Financial analyst Ralston Hyman yesterday said the Government would be making the economy smaller if it was to achieve the targeted increase in the primary surplus.
"Based on the state of the economy, it is going to be difficult for them to do that. Revenues are behind target and the balance in achieving the primary surplus would be more skewed to reducing spending," Hyman said.
He added: "It is going to be extreme pain ... . If there is going to be wage restraint in an environment where the dollar is sliding and prices are rising, it means that the standard of living is going to fall and more people are going to slip into poverty."
Phillips yesterday foreshadowed that an agreement may not be inked with the International Monetary Fund (IMF) until there is an agreement for wage freeze with public-sector workers.

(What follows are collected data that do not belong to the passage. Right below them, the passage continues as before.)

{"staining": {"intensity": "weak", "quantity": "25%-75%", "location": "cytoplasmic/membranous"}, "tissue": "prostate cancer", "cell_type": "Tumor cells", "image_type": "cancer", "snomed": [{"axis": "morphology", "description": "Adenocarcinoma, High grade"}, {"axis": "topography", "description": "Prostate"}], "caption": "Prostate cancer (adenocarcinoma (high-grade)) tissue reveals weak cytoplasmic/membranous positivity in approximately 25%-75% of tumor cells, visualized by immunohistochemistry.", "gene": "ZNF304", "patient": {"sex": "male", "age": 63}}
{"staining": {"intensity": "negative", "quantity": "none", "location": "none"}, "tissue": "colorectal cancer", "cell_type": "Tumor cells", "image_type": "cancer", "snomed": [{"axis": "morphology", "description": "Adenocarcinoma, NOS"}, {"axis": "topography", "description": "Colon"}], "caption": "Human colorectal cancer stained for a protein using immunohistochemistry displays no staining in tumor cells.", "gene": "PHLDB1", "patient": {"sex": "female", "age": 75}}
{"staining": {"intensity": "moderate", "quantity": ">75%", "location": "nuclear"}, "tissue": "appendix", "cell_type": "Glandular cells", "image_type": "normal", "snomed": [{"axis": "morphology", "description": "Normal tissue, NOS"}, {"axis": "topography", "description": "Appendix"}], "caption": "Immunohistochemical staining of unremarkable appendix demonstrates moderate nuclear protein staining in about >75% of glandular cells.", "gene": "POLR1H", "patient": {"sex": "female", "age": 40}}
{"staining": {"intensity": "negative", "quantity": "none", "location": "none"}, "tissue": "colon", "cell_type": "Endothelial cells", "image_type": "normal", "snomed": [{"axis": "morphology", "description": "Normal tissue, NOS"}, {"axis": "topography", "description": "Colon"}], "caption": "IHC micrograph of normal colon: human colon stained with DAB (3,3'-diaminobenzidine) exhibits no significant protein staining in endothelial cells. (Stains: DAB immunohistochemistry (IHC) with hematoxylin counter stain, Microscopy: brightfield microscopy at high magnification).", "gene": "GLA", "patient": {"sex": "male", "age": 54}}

"A firm commitment on wage restraint in the public sector is likely to be a prior action requirement of the programme," Phillips said.
"These measures will require sacrifice for all sectors of the society. However, that is the price we all have to pay if we are to achieve macroeconomic stability which is necessary for growth and for job creation."
He added: "The Cabinet insists that these burdens must be equitably shared and as far as possible, the most vulnerable in the society must be protected."
According to Phillips, the IMF programme being contemplated would contain a mechanism which would explicitly state the minimum that can be spent on social programmes such as the Programme of Advancement Through Health and Education.
In the meantime, Phillips said the IMF and Jamaica continue to discuss the issue of a voluntary liability management operation in relation to the debt.
"No haircut is contemplated. Cabinet is committed to the sustainability of the financial sector and the maintenance of its integrity," Phillips declared.
He said, however, that the Government "will be engaged further in voluntary and necessary debt-liability management because, as we said, sacrifices will have to be borne by all".